MTH 522 – 10/13/2023
In my initial steps of working with the two CSV files, ‘fatal-police-shootings-data’ and ‘fatal-police-shootings-agencies,’ my process began with loading them into Jupyter Notebook. Here’s an overview of the actions I took and the obstacles I encountered:
1. Data Loading: I initiated the process by importing both CSV files into Jupyter Notebook. The ‘fatal-police-shootings-data’ dataset consists of 8,770 entries with 19 attributes, whereas the ‘fatal-police-shootings-agencies’ dataset comprises 3,322 entries with 5 attributes.
2. Column Correspondence: Upon reviewing the column descriptions available on GitHub, I realized that the ‘ids’ column in the ‘fatal-police-shootings-agencies’ dataset corresponds to the ‘agency_ids’ in the ‘fatal-police-shootings-data’ dataset. To streamline the merging process, I renamed the column in the ‘fatal-police-shootings-agencies’ dataset from ‘ids’ to ‘agency_ids.’

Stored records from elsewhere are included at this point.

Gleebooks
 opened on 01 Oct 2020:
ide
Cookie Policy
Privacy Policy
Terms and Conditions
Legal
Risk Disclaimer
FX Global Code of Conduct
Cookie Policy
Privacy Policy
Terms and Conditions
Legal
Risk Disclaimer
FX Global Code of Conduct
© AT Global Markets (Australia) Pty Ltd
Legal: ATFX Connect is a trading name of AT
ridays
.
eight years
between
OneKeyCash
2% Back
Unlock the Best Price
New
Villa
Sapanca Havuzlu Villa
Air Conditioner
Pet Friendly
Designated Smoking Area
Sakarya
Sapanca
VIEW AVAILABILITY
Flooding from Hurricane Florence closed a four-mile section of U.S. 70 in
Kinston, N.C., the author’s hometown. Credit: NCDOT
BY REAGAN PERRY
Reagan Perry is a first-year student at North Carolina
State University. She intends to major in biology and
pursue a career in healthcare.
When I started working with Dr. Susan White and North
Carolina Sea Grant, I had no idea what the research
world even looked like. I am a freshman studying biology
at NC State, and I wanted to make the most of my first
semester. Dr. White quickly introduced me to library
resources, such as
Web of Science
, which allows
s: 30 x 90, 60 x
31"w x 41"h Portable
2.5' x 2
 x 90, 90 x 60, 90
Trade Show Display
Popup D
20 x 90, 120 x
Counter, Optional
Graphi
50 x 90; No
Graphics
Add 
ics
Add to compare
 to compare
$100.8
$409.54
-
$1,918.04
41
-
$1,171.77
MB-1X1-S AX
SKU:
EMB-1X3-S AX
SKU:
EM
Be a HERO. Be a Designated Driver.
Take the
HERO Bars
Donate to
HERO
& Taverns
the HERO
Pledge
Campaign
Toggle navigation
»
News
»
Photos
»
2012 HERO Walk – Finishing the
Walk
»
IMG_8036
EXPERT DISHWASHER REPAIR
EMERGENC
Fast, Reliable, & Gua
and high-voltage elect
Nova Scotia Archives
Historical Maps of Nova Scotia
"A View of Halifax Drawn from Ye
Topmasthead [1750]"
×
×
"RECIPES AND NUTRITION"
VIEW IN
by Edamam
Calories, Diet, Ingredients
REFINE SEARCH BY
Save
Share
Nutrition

3. Data Type Inconsistency: When I attempted to merge the two datasets using the ‘agency_ids,’ I encountered an error indicating an inability to merge on a column with mismatched data types. Upon inspecting the data types using the ‘.info()’ function, I found that one dataset had the ‘agency_ids’ column as an object type, while the other had it as an int64 type. To address this, I utilized the ‘pd.to_numeric()’ function to ensure both columns were of type ‘int64.’
4. Data Fragmentation: A new challenge surfaced in the ‘fatal-police-shootings-data’ dataset: the ‘agency_ids’ column contained multiple IDs within a single cell. To overcome this, I am currently in the process of splitting these cells into multiple rows.
Once I successfully split the cells in the ‘fatal-police-shootings-data’ dataset into multiple rows, my next steps will involve a deeper dive into data exploration and commencing data preprocessing. This will encompass tasks like data cleaning, managing missing data, and preparing the data for analysis or modeling. Your journey into data analysis and preprocessing appears to be off to a promising start, and navigating through these challenges will help you uncover valuable insights from the data.